→ **Task goal**: Find every line in the listing below that contains the word "catalogue", and copy each of those lines.

→ **Task input**:
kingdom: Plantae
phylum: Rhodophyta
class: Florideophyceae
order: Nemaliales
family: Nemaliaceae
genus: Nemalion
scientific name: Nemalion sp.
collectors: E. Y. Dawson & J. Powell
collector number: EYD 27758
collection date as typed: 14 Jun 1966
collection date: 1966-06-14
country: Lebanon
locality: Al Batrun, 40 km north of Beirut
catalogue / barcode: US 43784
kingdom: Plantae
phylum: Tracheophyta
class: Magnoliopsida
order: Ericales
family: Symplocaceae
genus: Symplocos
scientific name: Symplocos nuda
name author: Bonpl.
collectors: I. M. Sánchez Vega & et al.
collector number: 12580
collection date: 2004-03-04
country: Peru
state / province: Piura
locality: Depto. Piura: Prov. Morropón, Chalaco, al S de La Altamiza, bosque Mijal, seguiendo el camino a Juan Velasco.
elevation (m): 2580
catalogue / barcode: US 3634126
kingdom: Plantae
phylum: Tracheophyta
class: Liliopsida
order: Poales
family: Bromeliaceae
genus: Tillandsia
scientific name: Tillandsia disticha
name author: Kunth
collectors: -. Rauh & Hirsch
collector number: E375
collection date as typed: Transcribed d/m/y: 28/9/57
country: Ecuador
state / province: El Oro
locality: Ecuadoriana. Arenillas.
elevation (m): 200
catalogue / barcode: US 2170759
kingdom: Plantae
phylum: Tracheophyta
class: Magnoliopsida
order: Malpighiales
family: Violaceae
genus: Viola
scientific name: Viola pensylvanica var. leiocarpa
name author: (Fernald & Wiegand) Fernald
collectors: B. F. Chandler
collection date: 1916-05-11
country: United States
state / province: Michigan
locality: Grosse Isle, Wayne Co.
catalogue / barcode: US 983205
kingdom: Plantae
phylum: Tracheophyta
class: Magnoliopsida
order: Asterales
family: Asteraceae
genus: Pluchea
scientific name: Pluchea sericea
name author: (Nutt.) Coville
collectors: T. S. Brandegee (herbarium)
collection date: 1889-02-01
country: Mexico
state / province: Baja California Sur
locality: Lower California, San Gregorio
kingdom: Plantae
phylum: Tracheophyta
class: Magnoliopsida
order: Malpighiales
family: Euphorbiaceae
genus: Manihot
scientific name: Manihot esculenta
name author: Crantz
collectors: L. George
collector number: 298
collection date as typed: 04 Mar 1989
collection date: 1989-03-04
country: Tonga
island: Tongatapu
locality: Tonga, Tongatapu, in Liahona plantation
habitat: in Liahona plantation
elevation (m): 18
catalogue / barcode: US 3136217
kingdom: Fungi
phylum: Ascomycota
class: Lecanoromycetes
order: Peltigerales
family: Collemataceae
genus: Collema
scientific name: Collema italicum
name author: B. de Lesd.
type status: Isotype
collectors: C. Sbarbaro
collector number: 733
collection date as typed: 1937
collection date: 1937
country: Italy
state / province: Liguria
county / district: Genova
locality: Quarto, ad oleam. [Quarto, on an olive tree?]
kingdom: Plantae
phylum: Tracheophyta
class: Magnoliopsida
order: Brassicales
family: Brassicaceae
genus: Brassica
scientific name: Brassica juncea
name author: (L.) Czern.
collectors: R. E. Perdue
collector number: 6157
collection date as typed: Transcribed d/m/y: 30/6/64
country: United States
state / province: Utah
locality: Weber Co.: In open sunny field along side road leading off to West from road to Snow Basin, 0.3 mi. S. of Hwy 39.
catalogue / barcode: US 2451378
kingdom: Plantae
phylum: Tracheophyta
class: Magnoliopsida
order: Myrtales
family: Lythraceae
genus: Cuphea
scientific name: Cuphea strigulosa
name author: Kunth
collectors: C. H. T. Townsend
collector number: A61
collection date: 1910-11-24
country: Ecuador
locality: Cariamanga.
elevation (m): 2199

→ **Result of this task**:
catalogue / barcode: US 43784
catalogue / barcode: US 3634126
catalogue / barcode: US 2170759
catalogue / barcode: US 983205
catalogue / barcode: US 3136217
catalogue / barcode: US 2451378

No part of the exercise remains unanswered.